Save as .github/workflows/release.yml:

name: Release

on:
  push:
    tags:
      - '[0-9]+.[0-9]+.[0-9]+'

permissions:
  contents: write       # for GitHub Release creation
  id-token: write       # required by attest-build-provenance
  attestations: write   # required by attest-build-provenance

jobs:
  build-and-publish:
    runs-on: windows-latest
    steps:
      - uses: actions/checkout@v4

      - uses: actions/setup-dotnet@v4
        with:
          dotnet-version: '8.0.x'

      - name: Build
        shell: pwsh
        run: ./build.ps1

      - name: Generate build provenance attestation
        uses: actions/attest-build-provenance@v1
        with:
          subject-path: bin/PSAliasFinder.dll

      - name: Stage clean ship layout
        shell: pwsh
        run: |
          $ship = Join-Path $env:RUNNER_TEMP 'ship/PSAliasFinder'
          New-Item -ItemType Directory -Path "$ship/bin" -Force | Out-Null
          Copy-Item PSAliasFinder.psd1, PSAliasFinder.psm1, README.md, LICENSE $ship
          Copy-Item bin/PSAliasFinder.dll "$ship/bin/"
          "SHIP_PATH=$ship" | Out-File $env:GITHUB_ENV -Append

      - name: Publish to PowerShell Gallery
        shell: pwsh
        env:
          PSGALLERY_API_KEY: ${{ secrets.PSGALLERY_API_KEY }}
        run: |
          Publish-Module -Path $env:SHIP_PATH -NuGetApiKey $env:PSGALLERY_API_KEY

      - name: Create GitHub Release
        uses: softprops/action-gh-release@v2
        with:
          name: PSAliasFinder ${{ github.ref_name }}
          generate_release_notes: true
          files: bin/PSAliasFinder.dll

Steps to land this

1. Manual setup (a) and (b) above. ~5 minutes.
2. Create the workflow file in a feature branch, push, open a PR.
3. Test by tagging a 0.0.0-prefixed tag on the branch — actually no, tags trigger the workflow only on default branch.

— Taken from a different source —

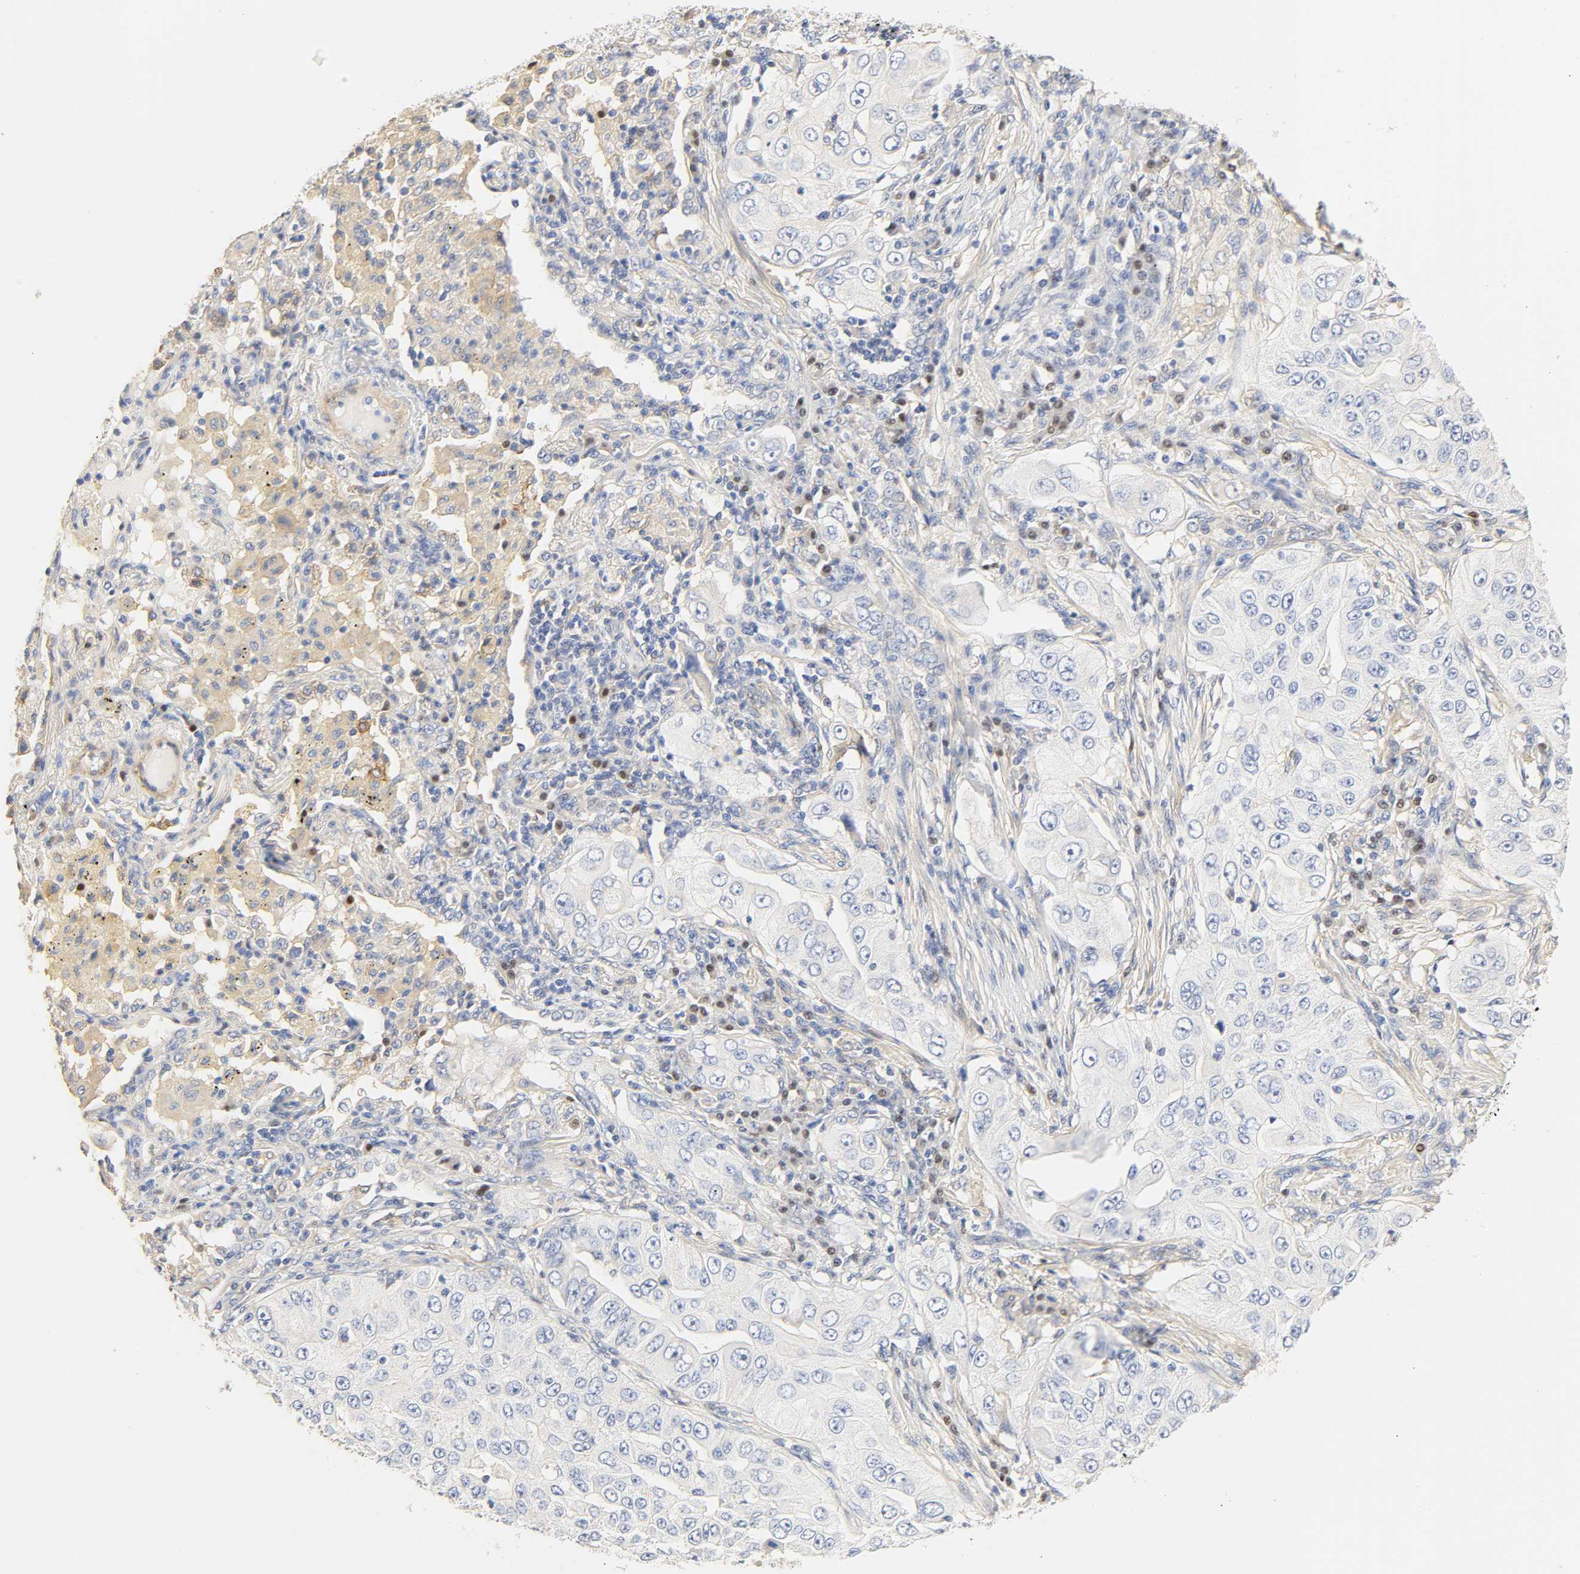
{"staining": {"intensity": "negative", "quantity": "none", "location": "none"}, "tissue": "lung cancer", "cell_type": "Tumor cells", "image_type": "cancer", "snomed": [{"axis": "morphology", "description": "Adenocarcinoma, NOS"}, {"axis": "topography", "description": "Lung"}], "caption": "A high-resolution histopathology image shows immunohistochemistry staining of lung cancer (adenocarcinoma), which shows no significant expression in tumor cells.", "gene": "BORCS8-MEF2B", "patient": {"sex": "male", "age": 84}}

To test the workflow without publishing, comment out the Publish-Module step temporarily and push a 99.99.99-test tag.
4. Once the dry-run is clean, remove the comment and push a real 2.0.2 tag (next time there's something to release).
5. Update README to mention the attestation: add a "Verifying the build" section pointing at gh attestation verify.

References

• actions/attest-build-provenance — the action used.
• Using artifact attestations to establish provenance for builds — official GitHub guide.
• gh attestation verify manual — verification command reference.
• Publish-Module reference — PSGallery publish cmdlet.
• softprops/action-gh-release — action used to create the GitHub Release.
• PSGallery API keys — where to manage your keys (reachable only when signed in).
• Repo secrets settings — where the PSGALLERY_API_KEY secret lives.

Out of scope

• Authenticode code signing (separate higher-cost path; Microsoft Trusted Signing or a commercial cert from DigiCert/Sectigo). Could be added later if a corporate user requests it.
• Sigstore signing (emerging, not yet integrated with PSGallery verification).
• Strong-name signing the assembly (legacy .NET concept; not relevant for this module).